EXCERPT>
**********
As one final side note on the Derby Trial, I got the betting action on Embellishing Bob completely wrong. He was 8-1 morning line, and I thought he could stand to drift even better than that come post time. However, he must have been on the radars of more bettors than I thought; he went off at 4.80-1.
Golden Gate Fields: San Francisco Mile (GIII, three-year-olds and up, 1 mile on the turf)
In this race, I had Horizontalyspeakin as my first choice, Pepnic as my second, and Fast Track as my third. Since he raced, Horizontalyspeakin was my contest horse.
None of my selections even managed to hit the board here. My goal here was to beat Summer Hit, who had Russell Baze aboard and multiple graded stakes wins under his belt. Since his synthetic form of late had been better than his turf form, he seemed worth it to try to beat. Horizontalyspeakin seemed to have the speed and the fight to take this race, and he was cutting back in distance. He got up and stalked just behind and outside of frontrunner Summer Hit, and it looked like he just might have enough zip until the final furlong. However, he then emptied out, and faded back to fifth down the stretch, four lengths behind the winner. The winner wasn’t Summer Hit, though. The winner was Pepper Crown, dead on the board at 46.1-1. He had stalked behind Summer Hit and Horizontalyspeakin, just a few lengths off the pace, and then made a beautiful stretch move up the rail to nab Summer Hit by 3/4 length. Pepper Crown hadn’t been completely off my radar, since he had shown his best form on turf, and could stand to improve given that he just turned four. However, even though I saw him as a threat to hit the board, he didn’t seem much threat to win. I underestimated him. Third place went to Hudson Landing, who had been about half a dozen back early. He never seriously threatened either Pepper Crown or Summer Hit, but had enough oomph late to pass the rest of the tiring field along the outside.
**********
DATA SECTION>

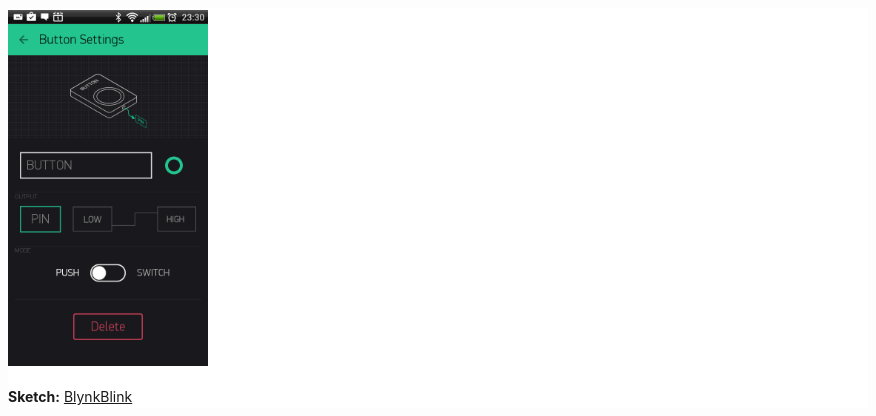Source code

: <img src="images/button_edit.png" style="width: 200px; height:360px"/>

**Sketch:** [BlynkBlink](https://github.com/blynkkk/blynk-library/blob/master/examples/GettingStarted/BlynkBlink/BlynkBlink.ino)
**********
SET OF TASKS>
**1.** Print everything in the race recap from "As one final" down to "off at 4.80-1.".
**2.** Based on the race recap, mark each statement yes or no, and quote the words that decide it: (a) Horizontalyspeakin finished fifth. (b) Summer Hit won the San Francisco Mile. (c) Embellishing Bob went off at 8-1.
**3.** Pick up the race recap after its last sentence and keep writing it.
The lines play no part in any of this.

TASK-BY-TASK ANSWERS>
**1.**
As one final side note on the Derby Trial, I got the betting action on Embellishing Bob completely wrong. He was 8-1 morning line, and I thought he could stand to drift even better than that come post time. However, he must have been on the radars of more bettors than I thought; he went off at 4.80-1.

**2.**
(a) Yes: "faded back to fifth down the stretch, four lengths behind the winner."
(b) No: "The winner wasn’t Summer Hit, though."
(c) No: "he went off at 4.80-1."

**3.**
Pepnic looked like a threat for much of the race. He was stalking outside a few back early, but came in three wide through the far turn to challenge Summer Hit and Horizontalyspeakin. However, he couldn’t sustain his run, and faded to finish sixth beaten 6 1/2 lengths. Fast Track, my interesting longshot price horse since had had done such things in stakes races before, ran a terrible race. He lugged along more than a dozen back early, never meaningfully dented into that, and finished a distant last.
Lone Star Park: Texas Mile (GIII, three-year-olds and up, 1 mile on the dirt)
In this race, Grand Contender was my top selection, Forest Mouse my second, and Taptowne my third. Since he didn’t scratch, Grand Contender was my contest horse.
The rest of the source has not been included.